Eastern Washington’s Green but Not Gay

Those counties got on board with pot, but rejected gay marriage handily.

With Referendum 74 passed, there’s plenty of marriage-equality and civil-rights goodness to revel in. But R-74’s historic popular vote was still not very popular across the proverbial Cascade Curtain. Instead, pot-legalizing Initiative 502 was the one that crossed Washington’s east/west ideological divide. County maps tell the stark story of how pot beat love at the rural ballot box.

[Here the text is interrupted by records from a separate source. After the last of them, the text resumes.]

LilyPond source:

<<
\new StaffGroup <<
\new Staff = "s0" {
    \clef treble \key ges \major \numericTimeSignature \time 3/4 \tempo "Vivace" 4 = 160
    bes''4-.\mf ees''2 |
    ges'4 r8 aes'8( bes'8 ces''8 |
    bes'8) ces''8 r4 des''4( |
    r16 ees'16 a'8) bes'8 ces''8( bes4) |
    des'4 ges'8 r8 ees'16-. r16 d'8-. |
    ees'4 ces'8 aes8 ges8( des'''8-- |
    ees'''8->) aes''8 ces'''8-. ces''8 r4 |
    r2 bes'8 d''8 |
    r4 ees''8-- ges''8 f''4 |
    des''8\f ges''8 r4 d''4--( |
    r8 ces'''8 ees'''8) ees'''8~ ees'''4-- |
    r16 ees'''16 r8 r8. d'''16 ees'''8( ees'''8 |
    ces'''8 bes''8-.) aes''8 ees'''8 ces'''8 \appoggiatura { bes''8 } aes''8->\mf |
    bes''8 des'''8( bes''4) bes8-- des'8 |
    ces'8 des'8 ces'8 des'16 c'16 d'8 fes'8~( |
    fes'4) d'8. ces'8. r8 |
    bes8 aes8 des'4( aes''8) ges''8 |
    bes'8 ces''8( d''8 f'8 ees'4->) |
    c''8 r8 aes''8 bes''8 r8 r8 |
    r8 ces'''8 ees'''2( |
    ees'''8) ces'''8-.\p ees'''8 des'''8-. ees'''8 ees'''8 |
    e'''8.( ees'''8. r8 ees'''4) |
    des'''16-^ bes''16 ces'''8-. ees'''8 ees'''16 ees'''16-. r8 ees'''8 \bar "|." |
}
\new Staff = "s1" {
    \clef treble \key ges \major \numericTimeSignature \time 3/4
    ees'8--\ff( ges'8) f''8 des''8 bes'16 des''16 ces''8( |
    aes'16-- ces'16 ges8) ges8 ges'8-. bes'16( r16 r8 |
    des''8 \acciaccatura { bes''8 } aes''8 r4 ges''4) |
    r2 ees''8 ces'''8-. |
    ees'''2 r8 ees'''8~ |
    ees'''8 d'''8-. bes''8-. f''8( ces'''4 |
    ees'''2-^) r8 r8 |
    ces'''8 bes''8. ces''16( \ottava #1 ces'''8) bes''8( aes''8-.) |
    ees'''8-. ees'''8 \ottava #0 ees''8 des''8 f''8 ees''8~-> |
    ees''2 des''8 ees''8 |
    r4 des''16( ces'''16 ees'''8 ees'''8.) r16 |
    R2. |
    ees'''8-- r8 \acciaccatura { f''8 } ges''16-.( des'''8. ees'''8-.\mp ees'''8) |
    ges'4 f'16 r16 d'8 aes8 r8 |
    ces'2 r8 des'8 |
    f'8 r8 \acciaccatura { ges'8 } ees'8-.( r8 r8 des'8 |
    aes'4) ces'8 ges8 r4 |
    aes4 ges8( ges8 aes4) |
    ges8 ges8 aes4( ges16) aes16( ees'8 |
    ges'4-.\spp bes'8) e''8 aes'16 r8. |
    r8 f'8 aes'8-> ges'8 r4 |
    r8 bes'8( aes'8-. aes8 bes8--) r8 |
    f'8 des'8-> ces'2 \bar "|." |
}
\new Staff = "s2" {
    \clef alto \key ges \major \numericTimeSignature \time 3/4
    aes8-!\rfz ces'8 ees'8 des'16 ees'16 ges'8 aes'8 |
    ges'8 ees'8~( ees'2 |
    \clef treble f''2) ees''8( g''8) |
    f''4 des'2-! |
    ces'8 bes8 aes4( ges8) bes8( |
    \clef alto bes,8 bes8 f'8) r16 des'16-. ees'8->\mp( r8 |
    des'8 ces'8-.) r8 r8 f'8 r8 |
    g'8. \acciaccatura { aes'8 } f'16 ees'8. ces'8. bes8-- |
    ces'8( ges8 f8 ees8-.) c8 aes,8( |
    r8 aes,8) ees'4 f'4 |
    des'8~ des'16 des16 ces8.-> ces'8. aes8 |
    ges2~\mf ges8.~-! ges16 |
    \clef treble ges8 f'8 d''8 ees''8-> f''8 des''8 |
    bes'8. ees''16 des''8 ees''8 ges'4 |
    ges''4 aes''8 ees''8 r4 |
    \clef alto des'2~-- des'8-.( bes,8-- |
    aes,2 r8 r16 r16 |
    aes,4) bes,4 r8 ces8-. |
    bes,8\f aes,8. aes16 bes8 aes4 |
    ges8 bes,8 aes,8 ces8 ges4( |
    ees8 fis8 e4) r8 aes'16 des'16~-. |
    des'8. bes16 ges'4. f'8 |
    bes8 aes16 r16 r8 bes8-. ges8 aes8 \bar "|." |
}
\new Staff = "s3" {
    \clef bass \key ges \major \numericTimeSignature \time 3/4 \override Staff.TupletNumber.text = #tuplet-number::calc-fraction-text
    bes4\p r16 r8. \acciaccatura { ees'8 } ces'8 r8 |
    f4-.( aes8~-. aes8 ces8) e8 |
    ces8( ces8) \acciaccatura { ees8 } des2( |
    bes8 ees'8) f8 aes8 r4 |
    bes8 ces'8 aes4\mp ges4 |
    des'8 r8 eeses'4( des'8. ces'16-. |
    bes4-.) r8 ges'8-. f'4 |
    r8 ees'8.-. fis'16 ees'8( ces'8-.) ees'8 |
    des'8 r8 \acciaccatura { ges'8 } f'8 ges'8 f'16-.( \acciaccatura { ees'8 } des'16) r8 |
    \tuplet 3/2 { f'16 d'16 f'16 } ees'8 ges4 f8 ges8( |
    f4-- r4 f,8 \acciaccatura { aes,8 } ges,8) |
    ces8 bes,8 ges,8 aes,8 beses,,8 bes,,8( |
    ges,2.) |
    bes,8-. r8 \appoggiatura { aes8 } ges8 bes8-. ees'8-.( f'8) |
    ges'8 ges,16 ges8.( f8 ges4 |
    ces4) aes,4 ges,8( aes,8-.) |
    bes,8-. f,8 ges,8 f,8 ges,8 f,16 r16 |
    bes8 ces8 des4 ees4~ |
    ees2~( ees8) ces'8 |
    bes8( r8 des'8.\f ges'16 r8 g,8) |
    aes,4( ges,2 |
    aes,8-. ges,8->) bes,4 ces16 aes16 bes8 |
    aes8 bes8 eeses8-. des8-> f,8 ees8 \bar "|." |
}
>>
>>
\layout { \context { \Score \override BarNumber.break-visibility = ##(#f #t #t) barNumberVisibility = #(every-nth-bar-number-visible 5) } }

Currently sitting at 53 percent approval, Referendum 74 has secured a solid lead over its opposition. While every county contributed votes to that advantage, only eight of Washington’s 39 were able to deliver a majority. Predictably, these populous giants are all crowded around Puget Sound’s progressive waters. Skagit and Pierce would have completed the gay-friendly encirclement, but fell short of achieving an approval majority by one to three points. The rest of the state didn’t even come close to a green shade—with the exception of Whitman, which as of Tuesday stands to narrowly reject R-74 by a 10-vote margin.

Now, those election results may not surprise most folks familiar with Washington voting geography, but I-502’s returns certainly will. The marijuana-legalization measure confounded all ideological assumptions by winning a majority in a whopping 20 counties all across the state, racking up 55.47 percent of the popular vote at press time. Clearly, voters on both sides of the mountains had grown weary of the drug war.

While the whole of Washington took a huge leap toward social progress on Election Day, individual counties tell a more complicated story. Unfortunately, that tale seems to welcome cannabis more than same-sex marriage.